● **Provided entries**
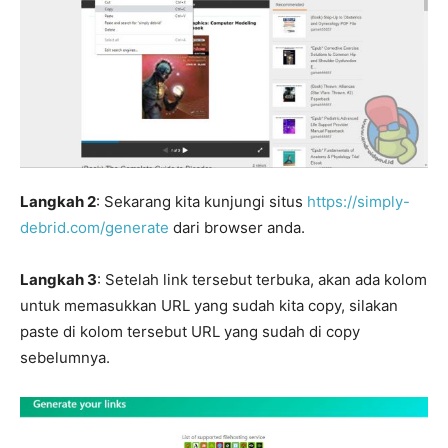
Langkah 2
: Sekarang kita kunjungi situs
https://simply-
debrid.com/generate
dari browser anda.
Langkah 3
: Setelah link tersebut terbuka, akan ada kolom
untuk memasukkan URL yang sudah kita copy, silakan
paste di kolom tersebut URL yang sudah di copy
sebelumnya.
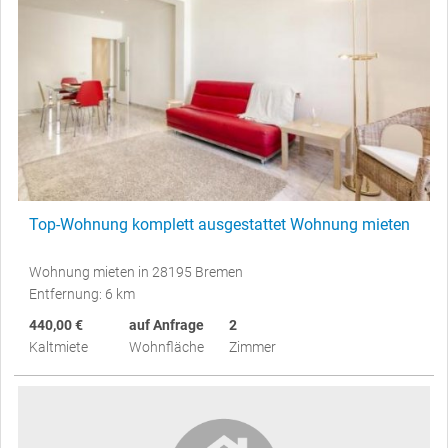
Top-Wohnung komplett ausgestattet Wohnung mieten
Wohnung mieten in 28195 Bremen
Entfernung: 6 km
440,00 €
auf Anfrage
2
Kaltmiete
Wohnfläche
Zimmer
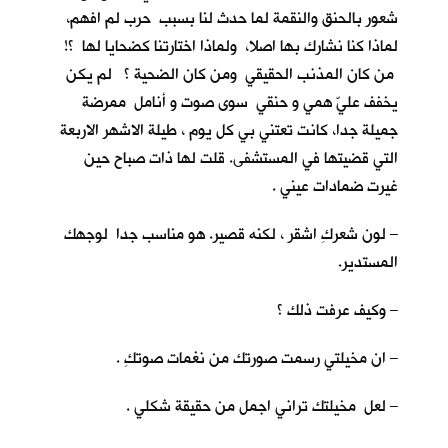
شعور بالحنق والنقمة لما حدث لنا بسبب حرب لم افهم،
لماذا كنا نشارك بها اصلا، ولماذا اختارتنا كضحايا لها ؟!
من كان المذنب الحقيقي ومن كان الضحية ؟ لم يكن
يخفف عليّ همي و حنقي سوى صوت و أنامل ممرضة
جميلة جدا، كانت تعتني بي كل يوم ، طيلة الاشهر الاربعة
التي قضيتها في المستشفى. قلت لها ذات صباح حين
غيرت ضمادات عيني .
– لون شعركِ اشقر ، لكنه قصير. هو مناسب جدا لوجهك
المستدير.
– وكيف عرفت ذلك ؟
– ان مخيلتي رسمت صورتك من نغمات صوتكِ .
– لعل مخيلتك تراني اجمل من حقيقة شكلي .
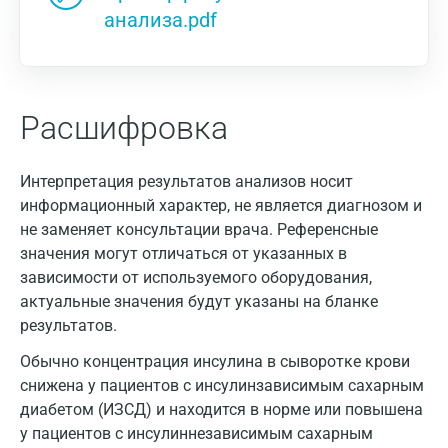
анализа.pdf
Расшифровка
Интерпретация результатов анализов носит
информационный характер, не является диагнозом и
не заменяет консультации врача. Референсные
значения могут отличаться от указанных в
зависимости от используемого оборудования,
актуальные значения будут указаны на бланке
результатов.
Обычно концентрация инсулина в сыворотке крови
снижена у пациентов с инсулинзависимым сахарным
диабетом (ИЗСД) и находится в норме или повышена
у пациентов с инсулиннезависимым сахарным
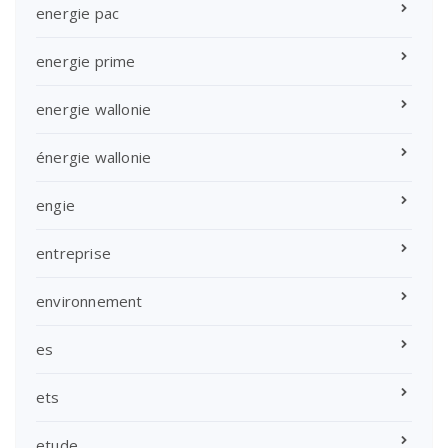
energie pac
energie prime
energie wallonie
énergie wallonie
engie
entreprise
environnement
es
ets
etude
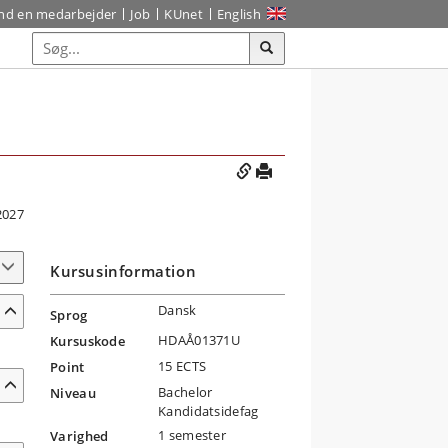
ind en medarbejder
Job
KUnet
English
2027
Kursusinformation
Dansk
Sprog
HDAÅ01371U
Kursuskode
15 ECTS
Point
Bachelor
Niveau
Kandidatsidefag
1 semester
Varighed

● **Task to carry out**
In the data above, start at the line holding "من كان المذنب الحقيقي ومن كان الضحية ؟ لم يكن" and stop after the line holding "диабетом (ИЗСД) и"; write out those lines exactly, without pictures.

● **Exercise output**
من كان المذنب الحقيقي ومن كان الضحية ؟ لم يكن
يخفف عليّ همي و حنقي سوى صوت و أنامل ممرضة
جميلة جدا، كانت تعتني بي كل يوم ، طيلة الاشهر الاربعة
التي قضيتها في المستشفى. قلت لها ذات صباح حين
غيرت ضمادات عيني .
– لون شعركِ اشقر ، لكنه قصير. هو مناسب جدا لوجهك
المستدير.
– وكيف عرفت ذلك ؟
– ان مخيلتي رسمت صورتك من نغمات صوتكِ .
– لعل مخيلتك تراني اجمل من حقيقة شكلي .
анализа.pdf
Расшифровка
Интерпретация результатов анализов носит
информационный характер, не является диагнозом и
не заменяет консультации врача. Референсные
значения могут отличаться от указанных в
зависимости от используемого оборудования,
актуальные значения будут указаны на бланке
результатов.
Обычно концентрация инсулина в сыворотке крови
снижена у пациентов с инсулинзависимым сахарным
диабетом (ИЗСД) и находится в норме или повышена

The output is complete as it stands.